▶ _PROVIDED ENTRIES_
========================================================================

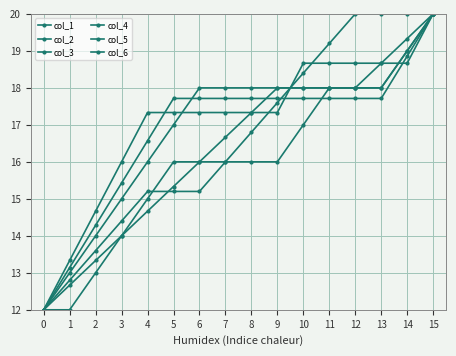

After their last crossing, which series has the higher values: col_3 or col_5?

col_5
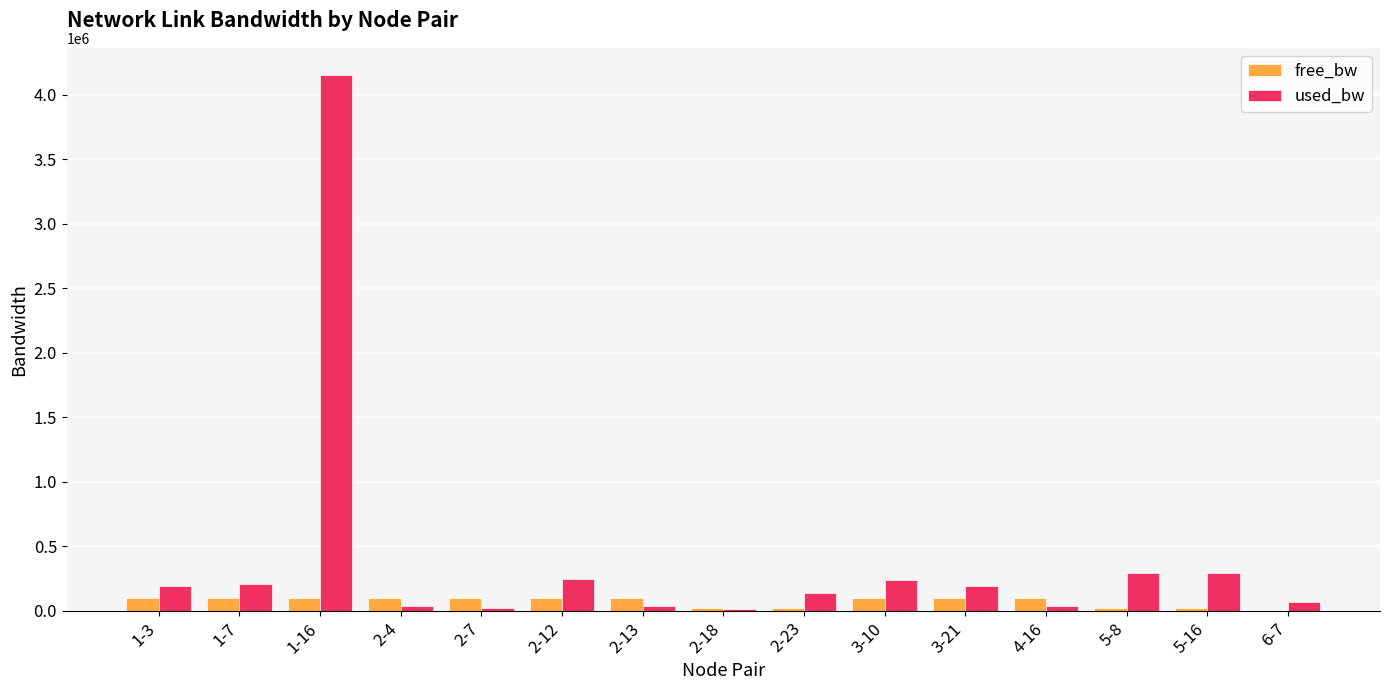

How many groups of bars are there?

15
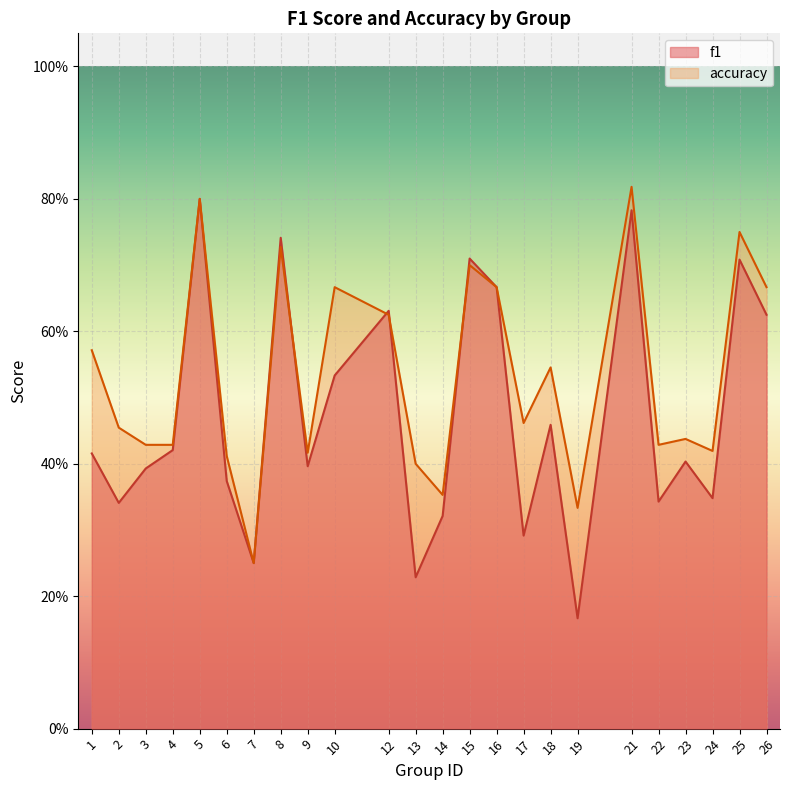

What is the smallest value displayed?

0.2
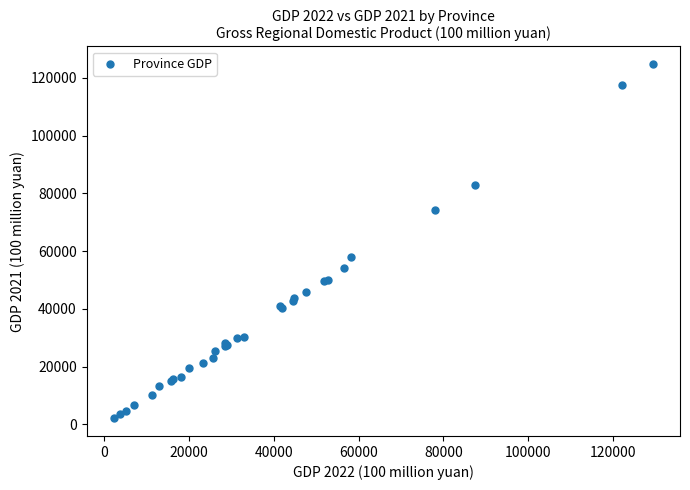

What Y value in the scatter plot is closest to 63399?

58071.4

========================================================================

▶ _EXERCISE PROMPT_
Reproduce all of the lines above with "groups of bars" swapped for "clusters of bars" and everything else unchanged, leaving out the pictures.

▶ _TASK RESPONSE_
After their last crossing, which series has the higher values: col_3 or col_5?

col_5

How many clusters of bars are there?

15

What is the smallest value displayed?

0.2

What Y value in the scatter plot is closest to 63399?

58071.4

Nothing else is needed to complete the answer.